(DATASET RECORDS)

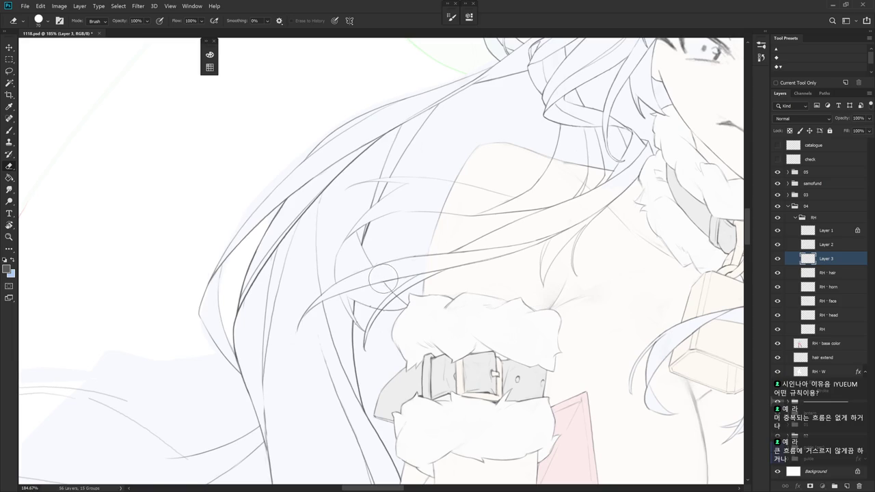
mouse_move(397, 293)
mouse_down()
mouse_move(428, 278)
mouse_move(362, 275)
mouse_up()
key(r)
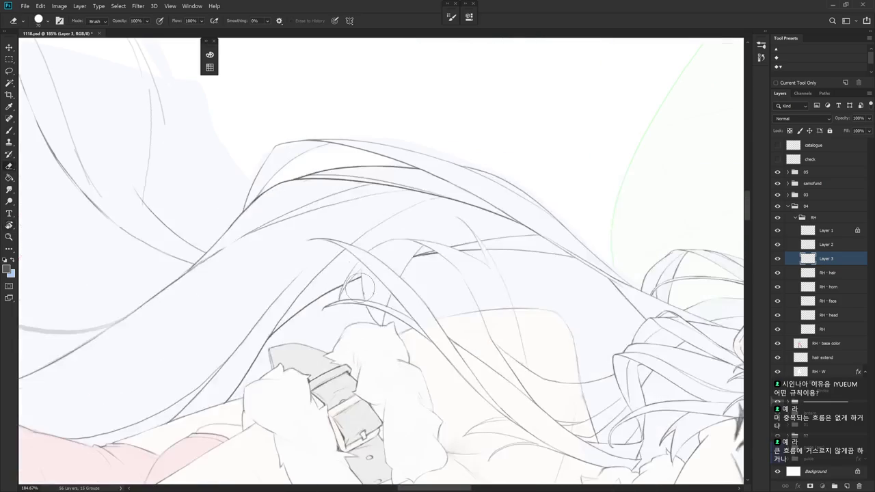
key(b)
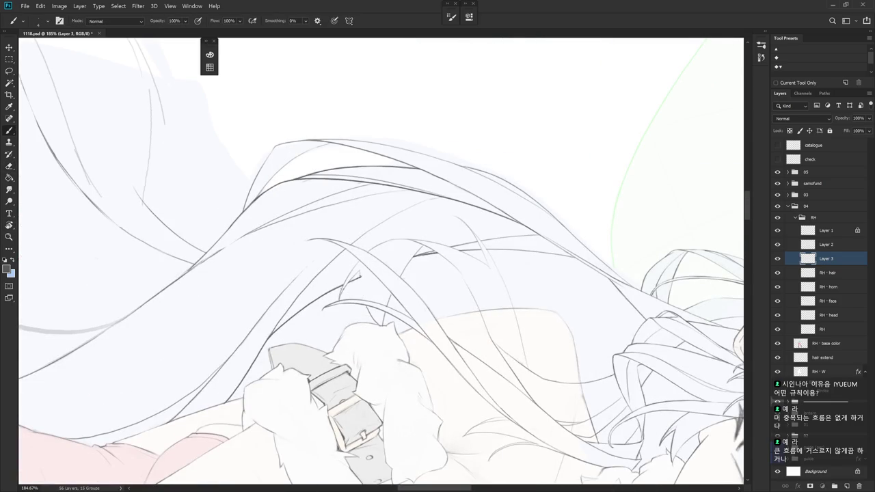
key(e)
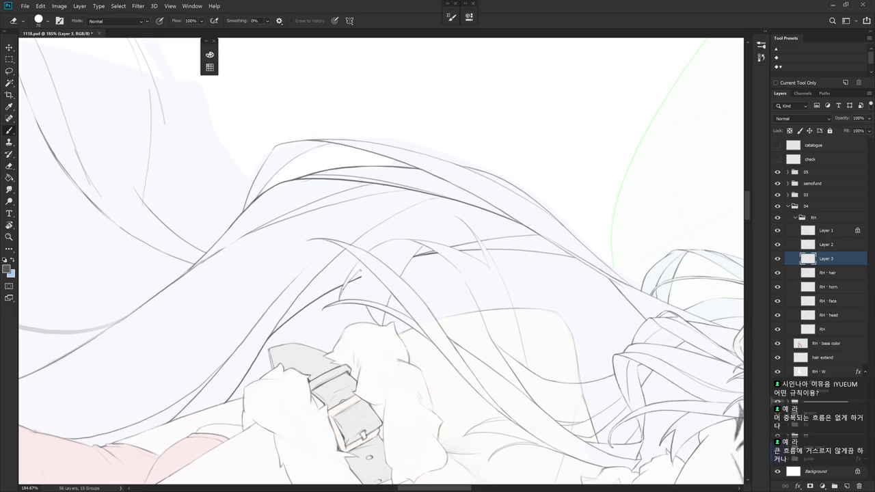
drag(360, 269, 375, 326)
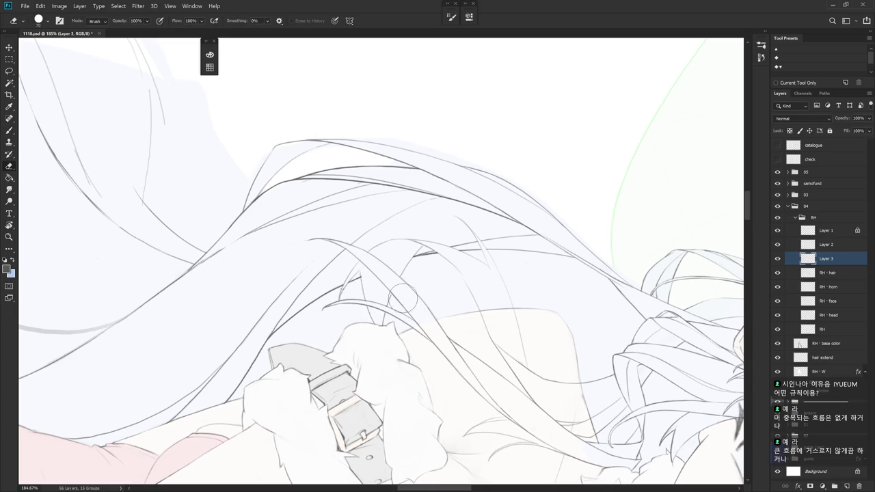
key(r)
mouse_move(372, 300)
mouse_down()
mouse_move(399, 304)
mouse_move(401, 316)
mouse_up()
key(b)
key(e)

(End DATASET RECORDS)

**ABOUT THIS TASK:** Please copy exactly the lines from the one containing "drag(360, 269, 375, 326)" through the end of the records above, leaving out every picture.

**RESPONSE FOR THIS EXERCISE:**
drag(360, 269, 375, 326)
key(r)
mouse_move(372, 300)
mouse_down()
mouse_move(399, 304)
mouse_move(401, 316)
mouse_up()
key(b)
key(e)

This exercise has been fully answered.